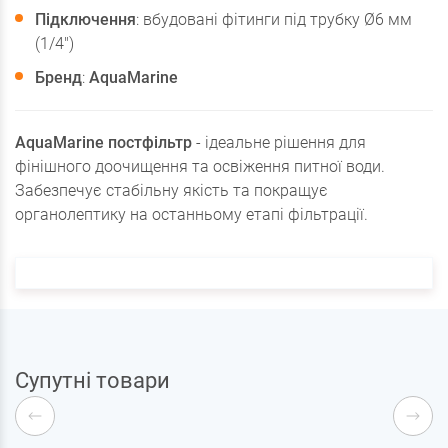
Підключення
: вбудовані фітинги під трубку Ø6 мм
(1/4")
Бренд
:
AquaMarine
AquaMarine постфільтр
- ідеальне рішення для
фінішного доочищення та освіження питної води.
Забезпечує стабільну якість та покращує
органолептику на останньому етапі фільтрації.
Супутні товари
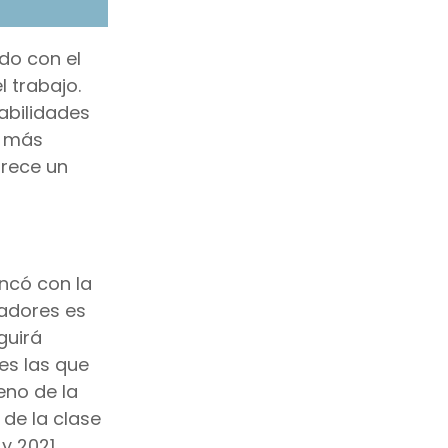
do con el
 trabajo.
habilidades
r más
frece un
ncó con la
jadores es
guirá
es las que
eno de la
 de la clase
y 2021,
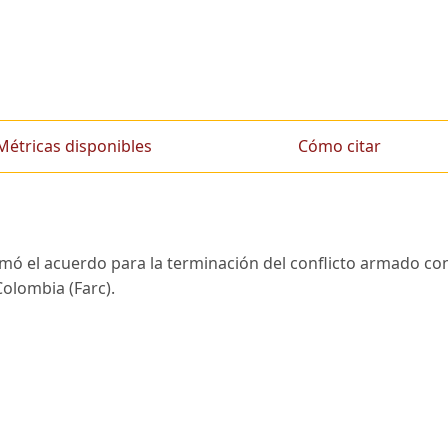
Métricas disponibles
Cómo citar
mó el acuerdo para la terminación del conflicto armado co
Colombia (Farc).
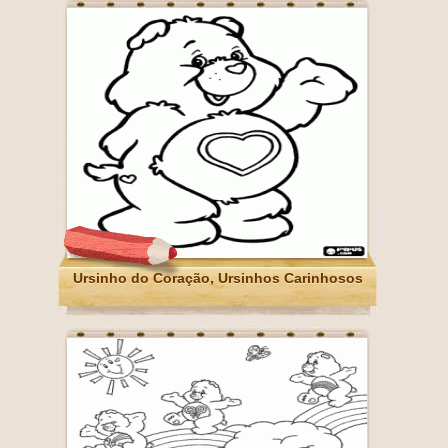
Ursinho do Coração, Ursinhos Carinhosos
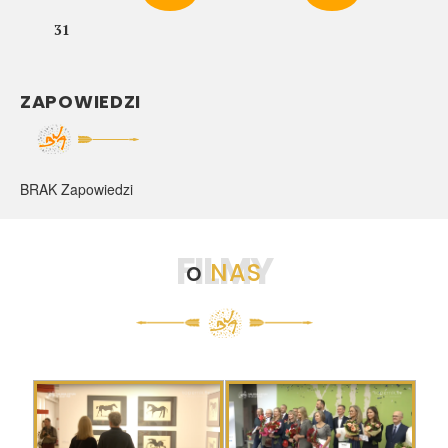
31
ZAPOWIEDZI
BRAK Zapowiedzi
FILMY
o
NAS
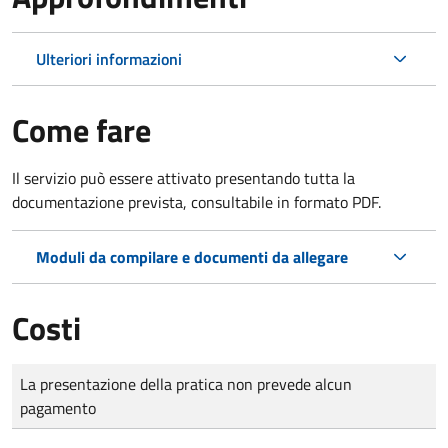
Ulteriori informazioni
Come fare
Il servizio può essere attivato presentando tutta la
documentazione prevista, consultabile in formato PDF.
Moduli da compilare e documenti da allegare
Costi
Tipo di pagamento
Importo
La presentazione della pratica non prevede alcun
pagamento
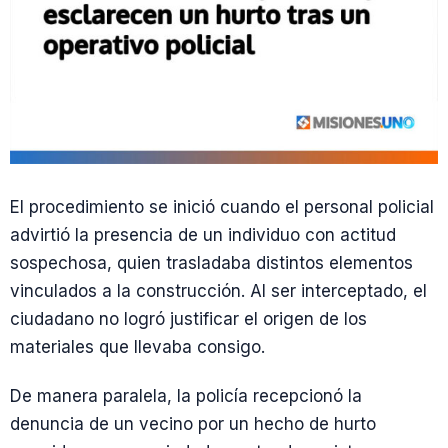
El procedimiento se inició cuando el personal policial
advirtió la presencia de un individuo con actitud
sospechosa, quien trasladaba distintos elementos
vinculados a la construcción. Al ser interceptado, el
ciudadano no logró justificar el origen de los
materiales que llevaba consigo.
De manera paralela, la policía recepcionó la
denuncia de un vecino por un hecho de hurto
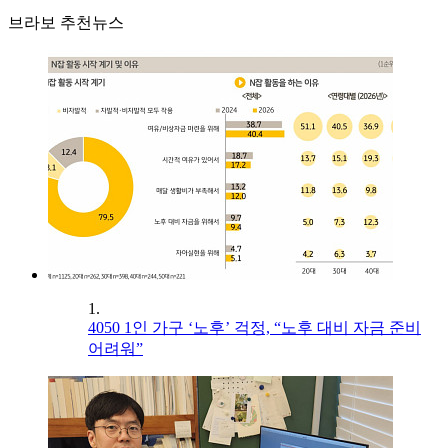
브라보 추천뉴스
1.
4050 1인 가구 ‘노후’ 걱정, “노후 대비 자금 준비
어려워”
----------
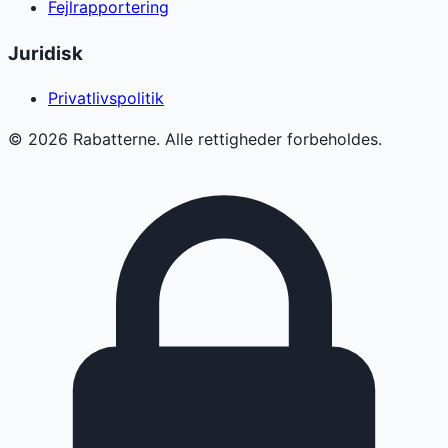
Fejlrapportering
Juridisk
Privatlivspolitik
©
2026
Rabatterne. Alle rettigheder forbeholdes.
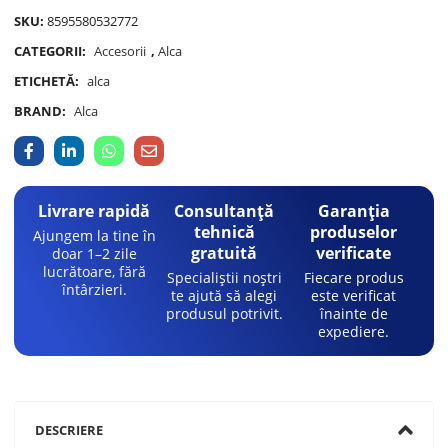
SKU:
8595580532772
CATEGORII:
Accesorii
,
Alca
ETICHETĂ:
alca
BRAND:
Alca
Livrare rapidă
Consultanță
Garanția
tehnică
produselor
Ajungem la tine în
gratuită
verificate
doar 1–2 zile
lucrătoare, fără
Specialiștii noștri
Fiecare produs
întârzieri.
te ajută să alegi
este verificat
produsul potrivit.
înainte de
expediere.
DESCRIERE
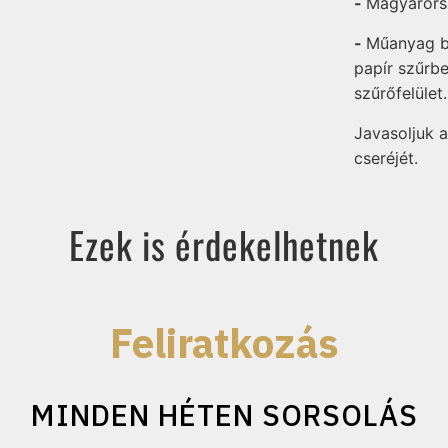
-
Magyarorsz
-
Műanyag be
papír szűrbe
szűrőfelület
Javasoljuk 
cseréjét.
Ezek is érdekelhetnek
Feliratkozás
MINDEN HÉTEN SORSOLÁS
----------
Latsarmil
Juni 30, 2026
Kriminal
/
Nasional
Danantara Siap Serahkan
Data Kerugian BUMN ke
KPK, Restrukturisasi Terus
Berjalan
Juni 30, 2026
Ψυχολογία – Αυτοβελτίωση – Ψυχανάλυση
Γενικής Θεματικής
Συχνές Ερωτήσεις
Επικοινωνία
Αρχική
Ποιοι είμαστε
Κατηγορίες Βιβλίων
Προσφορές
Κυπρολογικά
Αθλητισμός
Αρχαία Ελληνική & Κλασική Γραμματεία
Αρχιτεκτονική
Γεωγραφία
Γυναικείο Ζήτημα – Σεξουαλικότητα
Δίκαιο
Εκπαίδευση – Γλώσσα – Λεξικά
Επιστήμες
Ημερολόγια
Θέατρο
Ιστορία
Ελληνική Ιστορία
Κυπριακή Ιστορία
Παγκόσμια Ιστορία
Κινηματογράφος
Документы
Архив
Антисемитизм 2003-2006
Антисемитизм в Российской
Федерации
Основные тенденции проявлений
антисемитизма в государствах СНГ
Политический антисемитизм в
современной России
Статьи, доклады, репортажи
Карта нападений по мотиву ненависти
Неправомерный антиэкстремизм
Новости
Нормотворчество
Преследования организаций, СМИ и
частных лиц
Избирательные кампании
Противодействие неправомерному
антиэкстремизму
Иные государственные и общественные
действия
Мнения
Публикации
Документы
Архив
----------
_What you will do_.
With "AquaMarine" as the string to match, show every line of the entries above that has it.

_Exercise answer_.
AquaMarine
AquaMarine постфільтр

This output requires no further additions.